Album cover art, which arguably reached its creative zenith in the LP era of the 1950s and ’60s, also guided perceptions, whether through photographic portraiture, illustration style or snazzy typography, much of which was carefully designed to imbue a certain mood or ethos. Liner notes educated listeners about the musicians, the music and the circumstances of the recording, frequently listing personnel and composer credits. And while the 12-inch-by-12-inch canvas of the album cover shrunk precipitously with the advent of cassettes and CDs, and has become increasingly marginalized in the world of digital streaming, the romance of album art has enjoyed a resurgence with the renewed interest in vinyl records, which have outsold CDs in recent years.

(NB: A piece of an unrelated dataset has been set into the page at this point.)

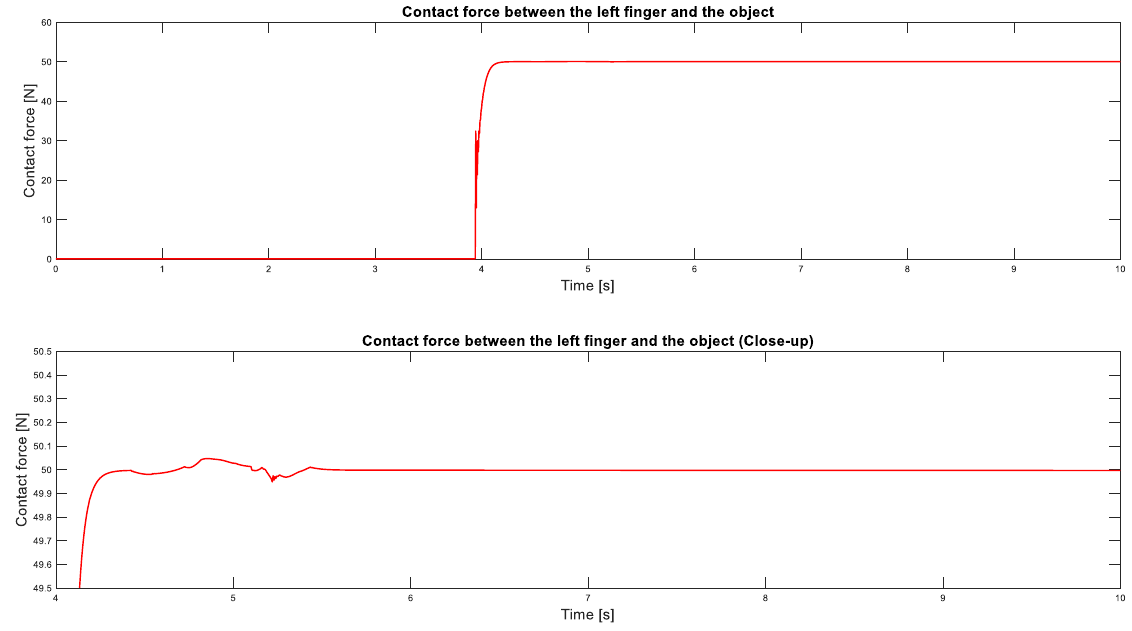
Table 2. Force controller parameters. Source: own.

Like most technology, innovations in recording have grown exponentially. Whereas engineers once had to meticulously splice tape with a razor to fix errors or substitute a superior solo, digital editing has made both tape and razor obsolete. Musicians needn’t even be in the same space to record together, something that’s become increasingly important during the COVID-19 pandemic.
Physical objects such as LPs and CDs, prized by earlier generations, are not nearly as valued by younger listeners, who can download libraries of music that would have once spilled off their shelves and cluttered their closets. Companies that do manufacture physical products have had to literally think outside the box. Recognizing an ecological imperative not to introduce more plastic into the environment, the Biophilia label has innovated a model whereby they offer artfully designed, origami-like sleeves that contain not a CD, but a download code for the music. Experimental artist Evicshen recently released a vinyl single for the American Dreams label in which the album sleeve, when connected to an amplifier and placed in front of a magnet, turns into a speaker.
Ultimately, though, the aim of recording remains the same since Thomas Edison first captured sound on wax: to move listeners’ hearts, minds and booties in a way that becomes indelibly etched in their consciousness. And to sell a few units in the process.